WHAT TO DO ▸ One part of the entries below is wanted: the lines from the one containing "- Copilot for Microsoft 365 returns" through the one containing "### Extensibility & customization". Write those out exactly and nothing else.

SUPPLIED ENTRIES ▸
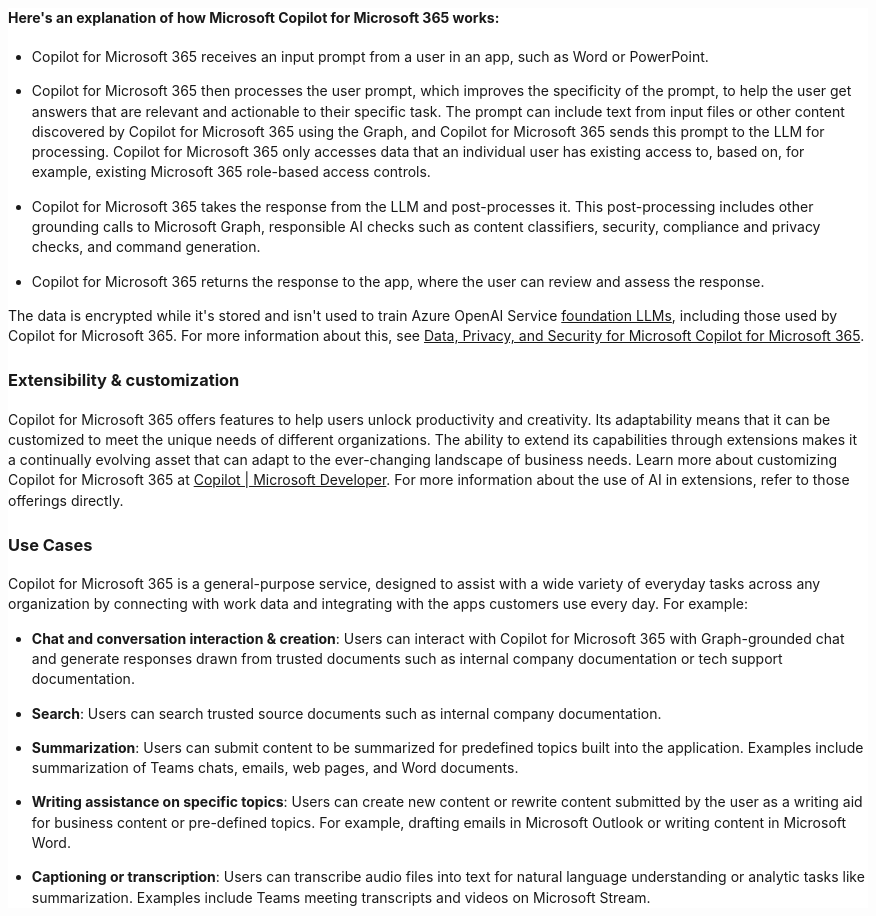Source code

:#### Here's an explanation of how Microsoft Copilot for Microsoft 365 works:

- Copilot for Microsoft 365 receives an input prompt from a user in an app, such as Word or PowerPoint.

- Copilot for Microsoft 365 then processes the user prompt, which improves the specificity of the prompt, to help the user get answers that are relevant and actionable to their specific task. The prompt can include text from input files or other content discovered by Copilot for Microsoft 365 using the Graph, and Copilot for Microsoft 365 sends this prompt to the LLM for processing. Copilot for Microsoft 365 only accesses data that an individual user has existing access to, based on, for example, existing Microsoft 365 role-based access controls.

- Copilot for Microsoft 365 takes the response from the LLM and post-processes it. This post-processing includes other grounding calls to Microsoft Graph, responsible AI checks such as content classifiers, security, compliance and privacy checks, and command generation.

- Copilot for Microsoft 365 returns the response to the app, where the user can review and assess the response.

The data is encrypted while it's stored and isn't used to train Azure OpenAI Service [foundation LLMs](https://blogs.microsoft.com/on-the-issues/2024/03/28/data-protection-responsible-ai-azure-copilot/), including those used by Copilot for Microsoft 365. For more information about this, see [Data, Privacy, and Security for Microsoft Copilot for Microsoft 365](microsoft-365-copilot-privacy.md).

### Extensibility & customization

Copilot for Microsoft 365 offers features to help users unlock productivity and creativity. Its adaptability means that it can be customized to meet the unique needs of different organizations. The ability to extend its capabilities through extensions makes it a continually evolving asset that can adapt to the ever-changing landscape of business needs. Learn more about customizing Copilot for Microsoft 365 at [Copilot | Microsoft Developer](https://developer.microsoft.com/copilot). For more information about the use of AI in extensions, refer to those offerings directly.

### Use Cases

Copilot for Microsoft 365 is a general-purpose service, designed to assist with a wide variety of everyday tasks across any organization by connecting with work data and integrating with the apps customers use every day. For example:

- **Chat and conversation interaction & creation**: Users can interact with Copilot for Microsoft 365 with Graph-grounded chat and generate responses drawn from trusted documents such as internal company documentation or tech support documentation.

- **Search**: Users can search trusted source documents such as internal company documentation.

- **Summarization**: Users can submit content to be summarized for predefined topics built into the application. Examples include summarization of Teams chats, emails, web pages, and Word documents.

- **Writing assistance on specific topics**: Users can create new content or rewrite content submitted by the user as a writing aid for business content or pre-defined topics. For example, drafting emails in Microsoft Outlook or writing content in Microsoft Word.

- **Captioning or transcription**: Users can transcribe audio files into text for natural language understanding or analytic tasks like summarization. Examples include Teams meeting transcripts and videos on Microsoft Stream.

ANSWER AREA ▸
- Copilot for Microsoft 365 returns the response to the app, where the user can review and assess the response.

The data is encrypted while it's stored and isn't used to train Azure OpenAI Service [foundation LLMs](https://blogs.microsoft.com/on-the-issues/2024/03/28/data-protection-responsible-ai-azure-copilot/), including those used by Copilot for Microsoft 365. For more information about this, see [Data, Privacy, and Security for Microsoft Copilot for Microsoft 365](microsoft-365-copilot-privacy.md).

### Extensibility & customization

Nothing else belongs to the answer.